Question :
In SQL Server 2008 R2, I have a nonclustered covering index on multiple tables with 100M+ rows. The table has a few thousand “insertion points” where all new inserts happen. This means that regardless of fill factor, I’ll quickly end up with page splits and fragmentation at every insertion point, and no fragmentation or splits anywhere else in the table. Unfortunately, queries always include new rows and hence fragmented areas of the index.
- what happens when there’s a page split but inserts continue sequentially after the split? Is there a way to tell SQL Server to do the split with lots of extra room for subsequent inserts, without wasting space on existing pages with a large fill factor that for most pages will never be filled?
- what are good index maintenance strategies to use for indexes like this?
- is there a good automated way to identify tables like this where fragmentation is severe but not uniform? These tables don’t show up as more than 5% fragmented overall.
- are there index schema changes I should be considering?
Here’s more info about the problem. The indexes all look like this pattern (simplifying for clarity below) :
CREATE TABLE Foo (
id int identity(1,1) PRIMARY KEY CLUSTERED,
foreign_key int,
log_time datetime,
...)
CREATE NONCLUSTERED INDEX on Foo (foreign_key, log_time) INCLUDE (...)
Queries on this table are always in this form:
WHERE log_time > getdate()-70 AND foreign_key IN (select ...)
Other facts:
- there are about 5,000 foreign_key values, each with 10,000’s of rows for each.
- average row size is 55 bytes, meaning around 150 rows per page
- the
IN
filter usually includes 10%-50% offoreign_key
values rows and the date filter includes 20%-40% of the rows. The average is about 15% of total rows selected. - the index is a covering index for the queries, so no clustered index access is needed.
Answer :
The answer by ThomasStringer is very good and the usage of partitioning here would likely help overall performance and decrease your maintenance cost – however, it won’t do anything for your page split scenario.
Can you verify that your FK’s are trusted? This won’t decrease or impact your page splits but it will help your query execution time.

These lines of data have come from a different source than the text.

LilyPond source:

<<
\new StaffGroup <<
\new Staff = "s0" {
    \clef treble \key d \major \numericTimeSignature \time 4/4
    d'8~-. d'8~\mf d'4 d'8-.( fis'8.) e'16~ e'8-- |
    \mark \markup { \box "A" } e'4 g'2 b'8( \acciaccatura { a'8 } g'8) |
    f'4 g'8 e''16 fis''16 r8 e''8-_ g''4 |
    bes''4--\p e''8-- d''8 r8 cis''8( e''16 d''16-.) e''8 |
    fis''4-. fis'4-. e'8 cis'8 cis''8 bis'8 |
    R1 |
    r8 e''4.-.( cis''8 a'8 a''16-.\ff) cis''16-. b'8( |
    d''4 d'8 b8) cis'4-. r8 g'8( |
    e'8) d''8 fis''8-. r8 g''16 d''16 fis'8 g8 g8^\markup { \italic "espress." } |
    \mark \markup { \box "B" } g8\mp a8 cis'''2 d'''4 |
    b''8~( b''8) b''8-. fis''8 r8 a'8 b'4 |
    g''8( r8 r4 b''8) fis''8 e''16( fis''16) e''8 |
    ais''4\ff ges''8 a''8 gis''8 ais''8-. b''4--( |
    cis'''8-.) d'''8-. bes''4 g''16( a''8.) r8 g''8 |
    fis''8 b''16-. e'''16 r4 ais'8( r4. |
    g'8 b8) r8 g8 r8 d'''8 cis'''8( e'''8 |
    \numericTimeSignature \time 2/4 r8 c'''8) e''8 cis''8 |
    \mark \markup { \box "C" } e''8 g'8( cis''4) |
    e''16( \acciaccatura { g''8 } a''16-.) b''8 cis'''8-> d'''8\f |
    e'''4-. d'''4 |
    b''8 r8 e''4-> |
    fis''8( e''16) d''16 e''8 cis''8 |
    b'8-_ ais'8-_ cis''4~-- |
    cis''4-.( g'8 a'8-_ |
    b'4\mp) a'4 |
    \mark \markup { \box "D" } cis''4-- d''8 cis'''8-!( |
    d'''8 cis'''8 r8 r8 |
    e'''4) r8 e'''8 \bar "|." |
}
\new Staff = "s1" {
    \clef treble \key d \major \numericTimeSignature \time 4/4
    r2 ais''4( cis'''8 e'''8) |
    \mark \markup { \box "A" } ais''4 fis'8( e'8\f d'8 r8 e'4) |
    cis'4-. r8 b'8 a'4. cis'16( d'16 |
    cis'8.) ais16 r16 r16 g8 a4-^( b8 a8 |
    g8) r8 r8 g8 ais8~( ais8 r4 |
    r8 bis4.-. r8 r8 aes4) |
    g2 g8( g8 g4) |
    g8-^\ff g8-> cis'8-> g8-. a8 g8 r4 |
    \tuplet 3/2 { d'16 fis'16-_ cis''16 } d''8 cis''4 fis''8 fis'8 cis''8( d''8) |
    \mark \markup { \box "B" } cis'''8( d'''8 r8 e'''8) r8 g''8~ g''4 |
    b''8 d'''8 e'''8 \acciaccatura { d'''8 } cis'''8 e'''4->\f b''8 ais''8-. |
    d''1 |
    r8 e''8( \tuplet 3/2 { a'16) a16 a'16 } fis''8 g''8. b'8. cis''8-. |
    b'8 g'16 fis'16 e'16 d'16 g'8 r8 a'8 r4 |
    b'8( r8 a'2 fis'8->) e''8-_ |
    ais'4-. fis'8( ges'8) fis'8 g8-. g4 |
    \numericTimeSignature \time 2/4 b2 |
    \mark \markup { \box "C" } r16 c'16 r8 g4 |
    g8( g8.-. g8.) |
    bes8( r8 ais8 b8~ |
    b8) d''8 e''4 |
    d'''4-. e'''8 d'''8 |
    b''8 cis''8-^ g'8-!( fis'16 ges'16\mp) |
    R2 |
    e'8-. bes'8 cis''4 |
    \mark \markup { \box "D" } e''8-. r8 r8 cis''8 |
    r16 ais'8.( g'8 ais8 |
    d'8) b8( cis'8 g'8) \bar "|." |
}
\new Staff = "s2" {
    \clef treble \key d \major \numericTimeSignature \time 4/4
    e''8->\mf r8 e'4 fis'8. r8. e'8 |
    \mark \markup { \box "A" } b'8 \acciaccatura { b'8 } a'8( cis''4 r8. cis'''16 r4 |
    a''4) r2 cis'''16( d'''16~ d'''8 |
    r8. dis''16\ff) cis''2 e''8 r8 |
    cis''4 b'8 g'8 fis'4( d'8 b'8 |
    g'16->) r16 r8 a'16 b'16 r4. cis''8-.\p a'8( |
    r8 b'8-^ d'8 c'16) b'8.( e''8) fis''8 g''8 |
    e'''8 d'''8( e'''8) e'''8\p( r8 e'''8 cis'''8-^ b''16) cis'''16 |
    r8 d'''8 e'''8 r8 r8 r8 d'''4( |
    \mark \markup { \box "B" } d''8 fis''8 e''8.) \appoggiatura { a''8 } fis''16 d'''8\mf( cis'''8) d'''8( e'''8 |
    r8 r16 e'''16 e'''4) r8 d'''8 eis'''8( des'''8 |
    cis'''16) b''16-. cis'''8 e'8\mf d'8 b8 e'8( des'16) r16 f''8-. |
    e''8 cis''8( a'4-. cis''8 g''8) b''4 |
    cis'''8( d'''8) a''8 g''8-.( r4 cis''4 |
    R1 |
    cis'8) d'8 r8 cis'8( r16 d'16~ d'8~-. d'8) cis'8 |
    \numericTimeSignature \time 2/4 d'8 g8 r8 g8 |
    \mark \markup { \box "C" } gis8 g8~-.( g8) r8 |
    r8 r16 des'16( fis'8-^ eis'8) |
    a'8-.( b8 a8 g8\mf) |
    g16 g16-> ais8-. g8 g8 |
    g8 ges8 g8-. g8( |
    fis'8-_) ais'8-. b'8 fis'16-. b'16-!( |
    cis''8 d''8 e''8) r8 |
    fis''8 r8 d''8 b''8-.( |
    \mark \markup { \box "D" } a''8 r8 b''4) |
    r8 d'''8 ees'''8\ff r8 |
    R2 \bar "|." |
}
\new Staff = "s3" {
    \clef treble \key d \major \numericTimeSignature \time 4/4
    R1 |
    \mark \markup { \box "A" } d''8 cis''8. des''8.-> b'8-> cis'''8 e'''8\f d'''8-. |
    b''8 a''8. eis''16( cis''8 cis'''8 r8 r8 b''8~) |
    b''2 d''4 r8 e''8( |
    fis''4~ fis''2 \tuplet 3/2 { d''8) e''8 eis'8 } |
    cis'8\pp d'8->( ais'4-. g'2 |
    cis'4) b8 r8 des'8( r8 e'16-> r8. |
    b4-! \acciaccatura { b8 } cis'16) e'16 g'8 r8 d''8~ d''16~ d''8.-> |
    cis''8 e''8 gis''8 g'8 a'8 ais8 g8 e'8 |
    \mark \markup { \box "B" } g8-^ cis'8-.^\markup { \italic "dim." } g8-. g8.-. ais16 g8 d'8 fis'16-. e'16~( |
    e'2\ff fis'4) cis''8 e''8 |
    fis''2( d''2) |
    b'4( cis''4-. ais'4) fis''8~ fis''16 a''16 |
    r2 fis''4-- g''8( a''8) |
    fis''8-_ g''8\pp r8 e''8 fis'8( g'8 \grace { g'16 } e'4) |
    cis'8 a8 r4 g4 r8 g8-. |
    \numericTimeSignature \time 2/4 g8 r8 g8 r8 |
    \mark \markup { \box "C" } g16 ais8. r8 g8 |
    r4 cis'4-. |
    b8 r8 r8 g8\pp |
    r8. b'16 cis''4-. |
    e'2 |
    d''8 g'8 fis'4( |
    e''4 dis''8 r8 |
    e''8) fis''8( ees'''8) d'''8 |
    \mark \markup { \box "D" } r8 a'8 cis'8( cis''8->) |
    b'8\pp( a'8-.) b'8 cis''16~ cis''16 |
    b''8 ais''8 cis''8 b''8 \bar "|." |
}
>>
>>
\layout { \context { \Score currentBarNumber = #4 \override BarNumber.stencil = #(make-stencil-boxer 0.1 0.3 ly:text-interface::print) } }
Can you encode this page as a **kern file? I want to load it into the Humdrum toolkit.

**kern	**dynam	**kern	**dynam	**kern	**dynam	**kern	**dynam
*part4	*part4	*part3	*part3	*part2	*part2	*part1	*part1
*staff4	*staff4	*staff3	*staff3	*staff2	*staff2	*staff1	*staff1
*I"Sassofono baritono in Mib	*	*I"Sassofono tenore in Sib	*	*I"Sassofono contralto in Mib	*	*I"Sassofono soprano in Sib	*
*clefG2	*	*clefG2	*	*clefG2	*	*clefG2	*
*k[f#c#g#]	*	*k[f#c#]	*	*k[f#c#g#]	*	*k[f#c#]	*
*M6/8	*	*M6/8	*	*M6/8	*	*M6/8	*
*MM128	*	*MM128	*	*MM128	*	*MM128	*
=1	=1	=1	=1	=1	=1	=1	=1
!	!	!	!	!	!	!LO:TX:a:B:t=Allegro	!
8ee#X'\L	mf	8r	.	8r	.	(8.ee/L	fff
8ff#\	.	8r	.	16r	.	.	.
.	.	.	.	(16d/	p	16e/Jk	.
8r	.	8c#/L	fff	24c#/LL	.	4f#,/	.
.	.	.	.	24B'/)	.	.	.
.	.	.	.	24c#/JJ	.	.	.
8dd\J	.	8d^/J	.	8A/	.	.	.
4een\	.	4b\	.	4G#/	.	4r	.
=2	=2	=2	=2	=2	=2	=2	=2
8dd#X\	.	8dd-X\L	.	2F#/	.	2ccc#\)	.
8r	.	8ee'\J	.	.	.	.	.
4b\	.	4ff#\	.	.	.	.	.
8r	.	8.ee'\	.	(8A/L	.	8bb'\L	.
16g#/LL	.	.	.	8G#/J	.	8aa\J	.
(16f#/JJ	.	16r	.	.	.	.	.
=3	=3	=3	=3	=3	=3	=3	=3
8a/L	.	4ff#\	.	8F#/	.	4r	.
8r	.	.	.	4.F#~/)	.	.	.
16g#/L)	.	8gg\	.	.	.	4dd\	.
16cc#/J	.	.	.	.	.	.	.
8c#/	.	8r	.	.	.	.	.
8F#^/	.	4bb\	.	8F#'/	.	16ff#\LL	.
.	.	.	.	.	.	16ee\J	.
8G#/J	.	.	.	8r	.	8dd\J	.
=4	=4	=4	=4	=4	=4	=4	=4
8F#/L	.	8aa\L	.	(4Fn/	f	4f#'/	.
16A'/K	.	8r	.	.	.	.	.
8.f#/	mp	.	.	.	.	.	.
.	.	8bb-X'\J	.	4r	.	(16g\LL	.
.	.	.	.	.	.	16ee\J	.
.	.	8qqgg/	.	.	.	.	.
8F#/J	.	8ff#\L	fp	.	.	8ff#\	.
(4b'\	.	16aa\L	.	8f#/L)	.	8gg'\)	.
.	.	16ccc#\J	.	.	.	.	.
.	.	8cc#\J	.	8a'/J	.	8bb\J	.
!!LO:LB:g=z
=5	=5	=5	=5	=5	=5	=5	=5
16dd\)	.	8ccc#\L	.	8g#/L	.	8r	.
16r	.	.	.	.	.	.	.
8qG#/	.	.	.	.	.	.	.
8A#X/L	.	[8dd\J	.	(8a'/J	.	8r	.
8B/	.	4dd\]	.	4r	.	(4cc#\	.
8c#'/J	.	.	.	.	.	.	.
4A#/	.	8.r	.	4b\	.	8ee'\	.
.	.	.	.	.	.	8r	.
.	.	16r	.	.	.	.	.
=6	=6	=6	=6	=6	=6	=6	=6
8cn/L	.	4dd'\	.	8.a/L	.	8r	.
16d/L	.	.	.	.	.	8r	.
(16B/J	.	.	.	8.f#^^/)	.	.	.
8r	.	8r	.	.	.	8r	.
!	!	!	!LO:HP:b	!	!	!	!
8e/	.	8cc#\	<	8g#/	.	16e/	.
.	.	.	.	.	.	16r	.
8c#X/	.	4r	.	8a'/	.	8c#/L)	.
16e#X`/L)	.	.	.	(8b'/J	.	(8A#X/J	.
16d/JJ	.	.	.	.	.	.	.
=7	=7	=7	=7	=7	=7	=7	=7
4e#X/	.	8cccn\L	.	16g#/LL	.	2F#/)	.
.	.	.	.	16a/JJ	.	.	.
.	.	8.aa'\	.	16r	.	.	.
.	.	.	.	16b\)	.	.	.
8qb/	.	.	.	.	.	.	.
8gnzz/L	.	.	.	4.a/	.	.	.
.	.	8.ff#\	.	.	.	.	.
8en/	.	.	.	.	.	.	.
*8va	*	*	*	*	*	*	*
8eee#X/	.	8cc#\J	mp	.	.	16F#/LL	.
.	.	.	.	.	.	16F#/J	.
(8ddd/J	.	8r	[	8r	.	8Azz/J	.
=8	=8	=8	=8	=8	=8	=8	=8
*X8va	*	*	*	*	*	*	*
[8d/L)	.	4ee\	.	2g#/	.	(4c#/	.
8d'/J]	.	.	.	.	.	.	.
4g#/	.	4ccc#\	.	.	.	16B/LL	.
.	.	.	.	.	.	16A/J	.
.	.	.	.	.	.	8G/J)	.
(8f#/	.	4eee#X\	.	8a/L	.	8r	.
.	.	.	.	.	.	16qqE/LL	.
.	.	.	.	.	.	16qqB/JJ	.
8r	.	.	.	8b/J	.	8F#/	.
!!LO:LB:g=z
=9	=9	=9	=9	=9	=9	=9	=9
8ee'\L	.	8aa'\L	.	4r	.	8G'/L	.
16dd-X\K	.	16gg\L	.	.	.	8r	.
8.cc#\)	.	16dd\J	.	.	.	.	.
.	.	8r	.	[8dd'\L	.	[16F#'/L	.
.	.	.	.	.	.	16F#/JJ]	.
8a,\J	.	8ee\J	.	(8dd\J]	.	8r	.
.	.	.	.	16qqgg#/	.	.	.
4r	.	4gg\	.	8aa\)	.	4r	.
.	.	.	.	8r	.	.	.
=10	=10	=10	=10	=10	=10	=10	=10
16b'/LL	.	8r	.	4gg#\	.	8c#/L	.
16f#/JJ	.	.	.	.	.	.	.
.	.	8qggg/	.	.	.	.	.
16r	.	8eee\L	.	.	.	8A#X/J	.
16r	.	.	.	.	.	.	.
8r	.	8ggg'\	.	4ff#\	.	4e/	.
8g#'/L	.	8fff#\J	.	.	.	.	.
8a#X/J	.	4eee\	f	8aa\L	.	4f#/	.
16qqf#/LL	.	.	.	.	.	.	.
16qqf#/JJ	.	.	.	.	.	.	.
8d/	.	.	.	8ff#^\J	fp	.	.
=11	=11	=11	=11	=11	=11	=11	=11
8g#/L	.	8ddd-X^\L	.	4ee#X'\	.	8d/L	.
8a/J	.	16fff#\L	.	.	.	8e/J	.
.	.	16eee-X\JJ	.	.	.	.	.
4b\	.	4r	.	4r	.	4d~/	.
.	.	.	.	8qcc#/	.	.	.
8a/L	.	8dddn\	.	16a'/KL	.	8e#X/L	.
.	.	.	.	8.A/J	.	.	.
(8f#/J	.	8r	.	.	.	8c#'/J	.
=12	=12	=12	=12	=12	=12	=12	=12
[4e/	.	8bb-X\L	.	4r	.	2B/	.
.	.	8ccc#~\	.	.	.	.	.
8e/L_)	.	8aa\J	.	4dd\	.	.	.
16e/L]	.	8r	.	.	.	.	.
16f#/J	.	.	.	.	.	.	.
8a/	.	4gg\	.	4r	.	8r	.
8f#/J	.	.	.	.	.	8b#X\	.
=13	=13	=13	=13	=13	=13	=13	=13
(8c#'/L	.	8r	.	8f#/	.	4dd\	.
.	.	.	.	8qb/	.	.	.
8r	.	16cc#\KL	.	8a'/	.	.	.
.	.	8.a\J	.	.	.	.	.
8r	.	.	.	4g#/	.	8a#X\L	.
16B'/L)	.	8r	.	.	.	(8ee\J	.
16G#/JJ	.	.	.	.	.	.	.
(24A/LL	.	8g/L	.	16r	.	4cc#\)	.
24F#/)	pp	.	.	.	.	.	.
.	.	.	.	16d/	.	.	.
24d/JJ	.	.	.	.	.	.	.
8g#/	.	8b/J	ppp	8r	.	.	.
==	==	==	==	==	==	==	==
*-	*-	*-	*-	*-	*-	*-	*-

select 'ALTER TABLE ' + s.name + '.' + OBJECT_NAME(o.object_id) + ' WITH CHECK CHECK CONSTRAINT ' + i.name + '
GO'
FROM sys.foreign_keys i INNER JOIN sys.objects o ON i.parent_object_id = o.object_id INNER JOIN sys.schemas s ON o.schema_id = s.schema_id WHERE i.is_not_trusted = 1 AND i.is_not_for_replication = 0
-- Foreign Key Check... Will build the statement below to CHECK (validate) the FK for those FK's that are untrusted.
UNION
select 'ALTER TABLE ' + s.name + '.' + OBJECT_NAME(o.object_id) + ' WITH CHECK CHECK CONSTRAINT ' + i.name + '
GO'
from sys.check_constraints i join sys.objects o on i.parent_object_id = o.object_id join sys.schemas s on o.schema_id = s.schema_id where i.is_not_trusted = 1 and i.is_not_for_replication = 0
-- Check Constraint Check... Will build the statement below to CHECK (validate) the check constraints for those check constraints that are untrusted.
-- !!!! -- The output (in TEXT) will look similar to what you see below. once you have the output, put it into the query window and execute it.
Another idea you already hit on, using fill factor – if you use a low fill factor and combine that with either row or page level compression, your data density, per page will increase. Again, this won’t help your page split problem, BUT it can decrease the quantity of page splits (due to having a higher data density per page).
Lastly, if you can, look at changing your index and lead with the log_time column instead of the foreign key column. This change, depending on how the log_time data comes in (hopefully it’s more “in order” than the FK column). This could decrease your page splits significantly. If you pair this with both compression (ROW) and a good partition scheme, you might see some significant improvements.
A page split is a page split. You can’t control what SQL Server does when it requires a page split. That is not a variable and configurable setting. When SQL Server needs to split a page, it’ll put roughly half of the data in one page and half in the new page.
If you are having “multiple” insertion points into the index, causing hot spots in the index to undergo many page splits and much fragmentation then there isn’t much you can do to alleviate that with the current design. It sounds like the way your data is dispersed that could be the root of your problem. If you insert into the middle of an index, you will cause page splits/fragmentation.
There are a couple of things you can do, depending on how predictable your “insertion points” are. You could utilize table partitioning, and this would allow you to rebuild the indexes on a particular partition (or partitions). This will keep cold data from receiving the maintenance, and minimize the duration of the rebuild to the hot and fragmented partitions.
Depending on your edition, you could also utilize online index rebuild operations to reduce the availability impact on this maintenance procedure.